(Exercise 1)
Reproduce the passage of the sovereignty text starting at "According to Henry" and ending at "II, pp. 32–33).".
(Exercise 2)
For each statement below, say yes or no to whether the sovereignty text supports it, and quote the deciding words from the text. (a) The text distinguishes at least seven related concepts of sovereignty. (b) According to Thomas Aquinas, the king was subject to divine law alone. (c) Medieval statutes commonly claimed to innovate rather than to restore laws.

++++ Source document

Analysis of “sovereignty” brings one into contact with nearly all the major problems in political philosophy. At least seven related concepts may be distinguished:
(1) A person or an institution may be said to be sovereign if he or it exercises authority (as a matter of right) over every other person or institution in the legal system, there being no authority competent to override him or it. For some writers, though not for all, this concept also implies unlimited legal competence; for, it is said, an authority competent to determine the limits of its own competence must be omnicompetent.
(2) Difficulties arising from the first concept have led some writers to ascribe sovereignty to a constitution or basic norm from which all other rules of a system derive validity. (3) Sovereignty is sometimes ascribed to a person, or a body or a class of persons, said to exercise supreme power in a state, as distinct from authority, in the sense that their wills can usually be expected to prevail against any likely opposition.
The state itself is often said to be sovereign. This may mean any of at least four distinct (though possibly related) things: (4) that the state as an organized association will in fact prevail in conflict with any person or any other association in its territory; (5) that the rights of all such associations and persons derive from the legal order that is supported by the state or that (according to Hans Kelsen) is the state;
(6) that the state is a moral order with claims to obedience and loyalty which have precedence over all others; (7) that the state is autonomous vis-à-vis other states; according to some theories, the state has only such obligations, whether in law or in morals, as it chooses to recognize.
Classical and Medieval Theories
Aristotle regarded legislative authority as supreme in a state and classified states according to whether it was located in a monarch, in an oligarchical assembly, or in an assembly of the whole people.
|Classical and Medieval|
But to speak of a “supreme legislative authority” is a little misleading here; for the Greeks, legislation was the local application of a divinely ordained order, rather than the authoritative creation of new laws. The Roman concept of imperium was nearer sovereignty: The princeps (ruler) personally embodied the supreme authority of the Roman people.
He was legibus solutus (not bound by the laws), at least in the sense that no one could question his enactments. Still, there were strong elements of natural law in Roman jurisprudence; the emperor was supreme because his function was to command what was right and for the public good.
There was rather less room for sovereignty in medieval political thought. According to Thomas Aquinas, for instance, the king was not only subject to divine and natural law but for most purposes to the custom of his realm as well.
Medieval statutes commonly purported to restore laws that had been abused, rather than to innovate. In Thomas’s view the Roman maxim Quod principi placuit legis habet vigorem (What pleases the prince has the force of law) was valid only if the prince’s command was reasonable.
According to Henry de Bracton, “the king ought to have no equal in his realm ... [but] he ought to be subject to God and the law, since law makes the king ... there is no king where will rules and not the law” (De Legibus et Consuetudinibus Angliae, edited by G.Woodbine, New Haven, CT, 1915–1942, Vol. II, pp. 32–33).
Similarly, the plenitudo potestatis ascribed to the pope usually meant that supreme ecclesiastical authority was undivided, or that he held a reserve jurisdiction in secular matters—not that he was legibus solutus.

++++++++
++++ Source information

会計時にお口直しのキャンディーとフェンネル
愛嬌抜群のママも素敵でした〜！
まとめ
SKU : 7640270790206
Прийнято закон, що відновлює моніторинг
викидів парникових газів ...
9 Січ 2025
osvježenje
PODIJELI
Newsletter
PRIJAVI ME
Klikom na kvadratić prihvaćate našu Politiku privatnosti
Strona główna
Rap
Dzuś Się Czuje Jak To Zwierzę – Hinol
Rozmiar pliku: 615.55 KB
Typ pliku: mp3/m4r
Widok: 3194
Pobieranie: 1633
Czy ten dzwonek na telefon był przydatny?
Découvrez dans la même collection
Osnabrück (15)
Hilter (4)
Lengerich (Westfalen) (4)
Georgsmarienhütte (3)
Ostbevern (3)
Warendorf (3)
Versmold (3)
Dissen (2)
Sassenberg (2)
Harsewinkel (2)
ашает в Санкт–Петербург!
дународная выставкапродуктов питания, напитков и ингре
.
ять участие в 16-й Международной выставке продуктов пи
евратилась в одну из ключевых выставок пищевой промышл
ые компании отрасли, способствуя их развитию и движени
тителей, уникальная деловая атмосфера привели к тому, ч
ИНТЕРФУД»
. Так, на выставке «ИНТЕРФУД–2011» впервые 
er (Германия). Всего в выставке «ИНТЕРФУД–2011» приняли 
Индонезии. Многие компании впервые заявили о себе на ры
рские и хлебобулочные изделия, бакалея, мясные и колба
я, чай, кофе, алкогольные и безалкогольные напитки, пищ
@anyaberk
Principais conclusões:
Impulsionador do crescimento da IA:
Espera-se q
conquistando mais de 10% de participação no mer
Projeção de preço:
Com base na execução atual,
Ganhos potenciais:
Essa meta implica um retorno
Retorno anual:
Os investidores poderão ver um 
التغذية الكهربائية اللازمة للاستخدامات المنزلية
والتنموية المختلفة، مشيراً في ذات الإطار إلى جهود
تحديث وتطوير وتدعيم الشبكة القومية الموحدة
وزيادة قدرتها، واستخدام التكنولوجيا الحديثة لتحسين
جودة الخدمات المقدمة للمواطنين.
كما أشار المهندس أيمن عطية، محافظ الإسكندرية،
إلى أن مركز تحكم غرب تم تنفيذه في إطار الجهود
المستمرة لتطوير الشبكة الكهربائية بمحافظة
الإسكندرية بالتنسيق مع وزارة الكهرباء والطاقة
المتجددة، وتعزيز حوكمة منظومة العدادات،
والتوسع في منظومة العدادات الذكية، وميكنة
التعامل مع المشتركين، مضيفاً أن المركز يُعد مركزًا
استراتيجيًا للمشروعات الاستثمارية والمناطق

++++++++

(Exercise output 1)
According to Henry de Bracton, “the king ought to have no equal in his realm ... [but] he ought to be subject to God and the law, since law makes the king ... there is no king where will rules and not the law” (De Legibus et Consuetudinibus Angliae, edited by G.Woodbine, New Haven, CT, 1915–1942, Vol. II, pp. 32–33).

(Exercise output 2)
(a) Yes: "At least seven related concepts may be distinguished"
(b) No: "the king was not only subject to divine and natural law but for most purposes to the custom of his realm as well"
(c) No: "Medieval statutes commonly purported to restore laws that had been abused, rather than to innovate."